His wife, Lady Berthilde Jette, was the daughter of Rodolphe Laflamme and his wife. She was born in Montreal, Quebec March 27, 1841. The couple married in 1862 and lived at `Spencerwood,` Quebec.

She volunteered with various benevolent and religious institutions connected with the Roman Catholic Church in Canada.
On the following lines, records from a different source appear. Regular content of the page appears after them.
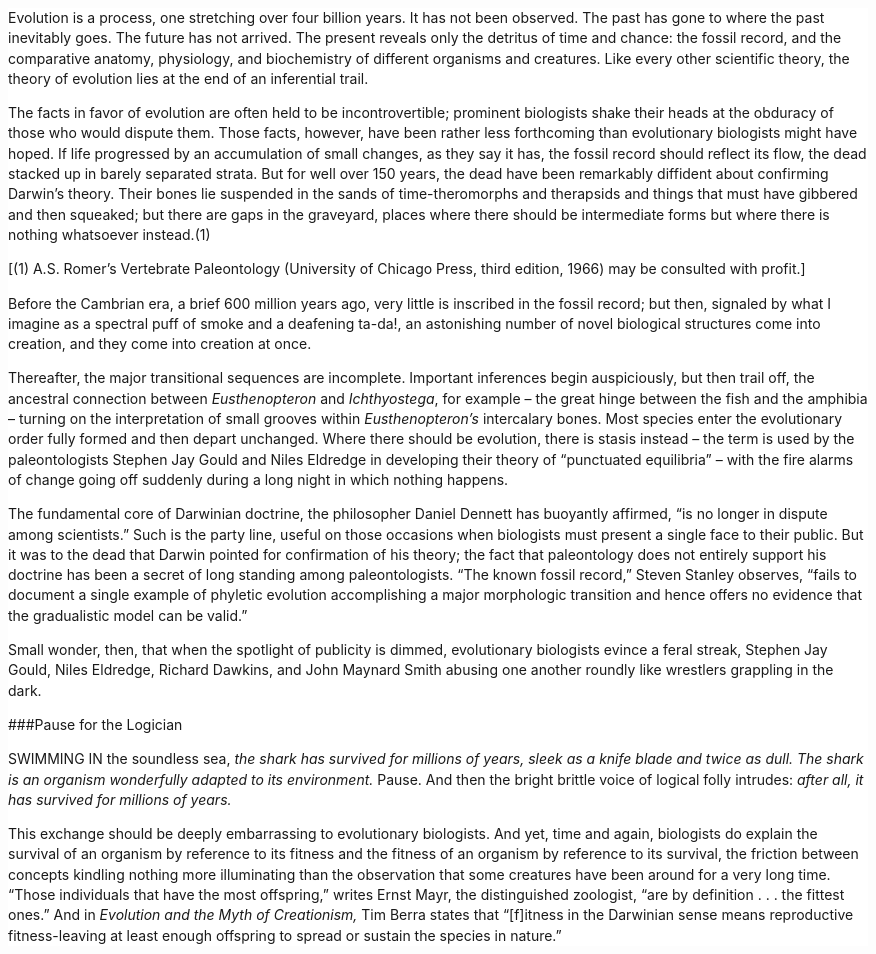 Evolution is a process, one stretching over four billion years. It has not been observed. The past has gone to where the past inevitably goes. The future has not arrived. The present reveals only the detritus of time and chance: the fossil record, and the comparative anatomy, physiology, and biochemistry of different organisms and creatures. Like every other scientific theory, the theory of evolution lies at the end of an inferential trail.

The facts in favor of evolution are often held to be incontrovertible; prominent biologists shake their heads at the obduracy of those who would dispute them. Those facts, however, have been rather less forthcoming than evolutionary biologists might have hoped. If life progressed by an accumulation of small changes, as they say it has, the fossil record should reflect its flow, the dead stacked up in barely separated strata. But for well over 150 years, the dead have been remarkably diffident about confirming Darwin’s theory. Their bones lie suspended in the sands of time-theromorphs and therapsids and things that must have gibbered and then squeaked; but there are gaps in the graveyard, places where there should be intermediate forms but where there is nothing whatsoever instead.(1)

[(1) A.S. Romer’s Vertebrate Paleontology (University of Chicago Press, third edition, 1966) may be consulted with profit.]

Before the Cambrian era, a brief 600 million years ago, very little is inscribed in the fossil record; but then, signaled by what I imagine as a spectral puff of smoke and a deafening ta-da!, an astonishing number of novel biological structures come into creation, and they come into creation at once.

Thereafter, the major transitional sequences are incomplete. Important inferences begin auspiciously, but then trail off, the ancestral connection between *Eusthenopteron* and *Ichthyostega*, for example – the great hinge between the fish and the amphibia – turning on the interpretation of small grooves within *Eusthenopteron’s* intercalary bones. Most species enter the evolutionary order fully formed and then depart unchanged. Where there should be evolution, there is stasis instead – the term is used by the paleontologists Stephen Jay Gould and Niles Eldredge in developing their theory of “punctuated equilibria” – with the fire alarms of change going off suddenly during a long night in which nothing happens.

The fundamental core of Darwinian doctrine, the philosopher Daniel Dennett has buoyantly affirmed, “is no longer in dispute among scientists.” Such is the party line, useful on those occasions when biologists must present a single face to their public. But it was to the dead that Darwin pointed for confirmation of his theory; the fact that paleontology does not entirely support his doctrine has been a secret of long standing among paleontologists. “The known fossil record,” Steven Stanley observes, “fails to document a single example of phyletic evolution accomplishing a major morphologic transition and hence offers no evidence that the gradualistic model can be valid.”

Small wonder, then, that when the spotlight of publicity is dimmed, evolutionary biologists evince a feral streak, Stephen Jay Gould, Niles Eldredge, Richard Dawkins, and John Maynard Smith abusing one another roundly like wrestlers grappling in the dark.

###Pause for the Logician

SWIMMING IN the soundless sea, *the shark has survived for millions of years, sleek as a knife blade and twice as dull. The shark is an organism wonderfully adapted to its environment.* Pause. And then the bright brittle voice of logical folly intrudes: *after all, it has survived for millions of years.*

This exchange should be deeply embarrassing to evolutionary biologists. And yet, time and again, biologists do explain the survival of an organism by reference to its fitness and the fitness of an organism by reference to its survival, the friction between concepts kindling nothing more illuminating than the observation that some creatures have been around for a very long time. “Those individuals that have the most offspring,” writes Ernst Mayr, the distinguished zoologist, “are by definition . . . the fittest ones.” And in *Evolution and the Myth of Creationism,* Tim Berra states that “[f]itness in the Darwinian sense means reproductive fitness-leaving at least enough offspring to spread or sustain the species in nature.”
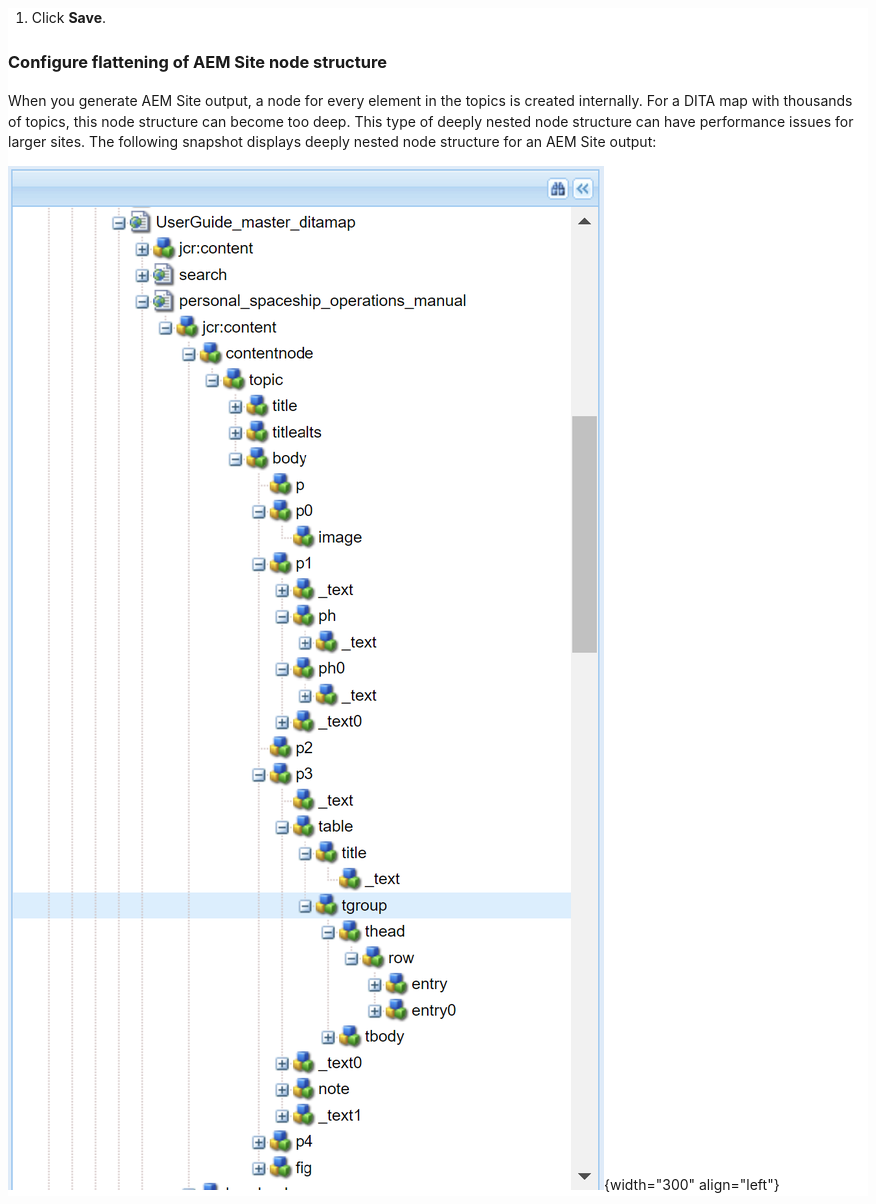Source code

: 1.  Click **Save**.


### Configure flattening of AEM Site node structure 

When you generate AEM Site output, a node for every element in the topics is created internally. For a DITA map with thousands of topics, this node structure can become too deep. This type of deeply nested node structure can have performance issues for larger sites. The following snapshot displays deeply nested node structure for an AEM Site output:

![](assets/deep-nested-aem-site-node-structure.png){width="300" align="left"}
She wrote a biography of Saint Marie-Marguerite d'Youville who founded the religious order the Order of Sisters of Charity of Montreal (also known as the Grey Sisters).

His son, Julius Jetté, became a notable scholar of the Koyukon people of Alaska.

== Electoral record ==

v; t; e; 1874 Canadian federal election: Montreal East
| Party | Candidate | Votes |
|  | Liberal | Louis-Amable Jetté | acclaimed |
Source: lop.parl.ca

v; t; e; 1878 Canadian federal election: Montreal East
| Party | Candidate | Votes |
|  | Conservative | Charles-Joseph Coursol | 4,626 |
|  | Unknown | F.X. Archambeault | 3,234 |

==Legacy==
Mount Jetté in British Columbia, just inside the junction of the BC, Alaska and Yukon borders at the province's extreme northwest, is named for him. Jetté was a member of the Canadian Boundary Tribunal leading to the resolution of the Alaska Boundary Dispute.